Chez nous, personne ne supporterait un pareil traitement. J’ai quelquefois pensé que la supériorité de la société française sur toutes les autres tenait à ce que nous établissons que la personne qui reçoit, celle qui fait les frais d’une soirée ou d’un dîner, est l’obligée des personnes qui s’y rendent et que, partout ailleurs, c’est le contraire. Si on veut y réfléchir, on trouvera, je crois, combien cette seule différence doit amener de facilité dans le commerce et d’urbanité dans les formes.
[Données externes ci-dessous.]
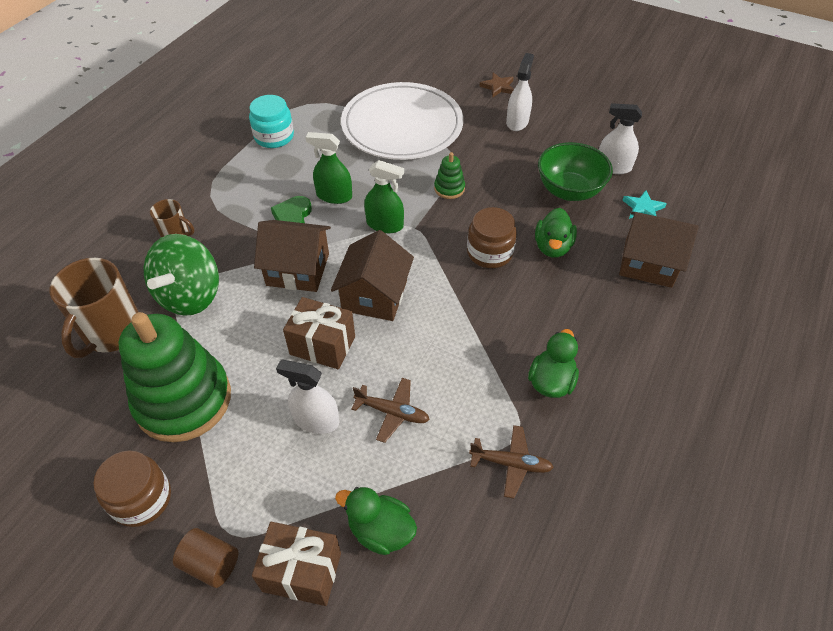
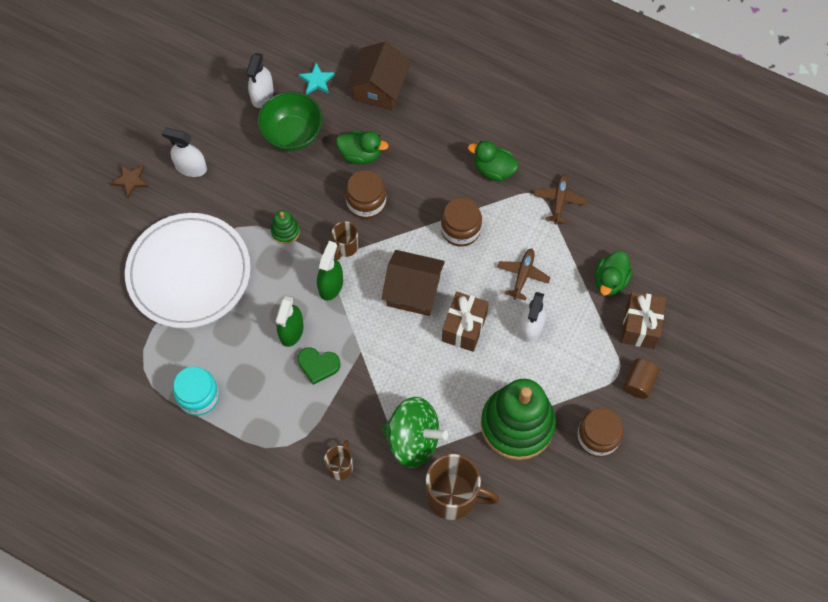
camera: 90 degrees left, 15 degrees up
(298, 269) = (384, 354): brown house -> none
(431, 236) = (345, 247): none -> brown mug
(458, 343) = (460, 229): none -> brown jar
Les immenses raouts anglais sont si peu en proportion avec la taille des maisons qu’ordinairement le trop plein des salons s’étend dans l’escalier et quelquefois jusque dans la rue où les embarras de voitures ajoutent encore à l’ennui de ces réunions. La liberté anglaise (et là je ne reconnais pas la haute judiciaire du pays) n’admet pas qu’on établisse aucun ordre dans les files. C’est à coup de timon et en lançant les chevaux les uns contre les autres qu’on arrive, ou plutôt qu’on n’arrive pas. Il n’y a pas de soirée un peu à la mode où il ne reste deux ou trois voitures brisées sur le pavé. Cela étonne encore plus à Londres où elles sont si belles et si soignées.

Les raouts ont exalté le sentiment que je portais déjà à nos bons et utiles gendarmes ; mon amour pour la liberté a toujours fléchi devant eux. Je me rappelle entre autre les avoir appelés de tous mes vœux un soir où nous fûmes sept quarts d’heure en perdition, prêts à être broyés en cannelle à chaque instant, pour arriver chez lady Hertford. Nous partions de Portman square ; elle demeurait dans Manchester square : il y a bien pour une minute de chemin, lorsqu’il est libre.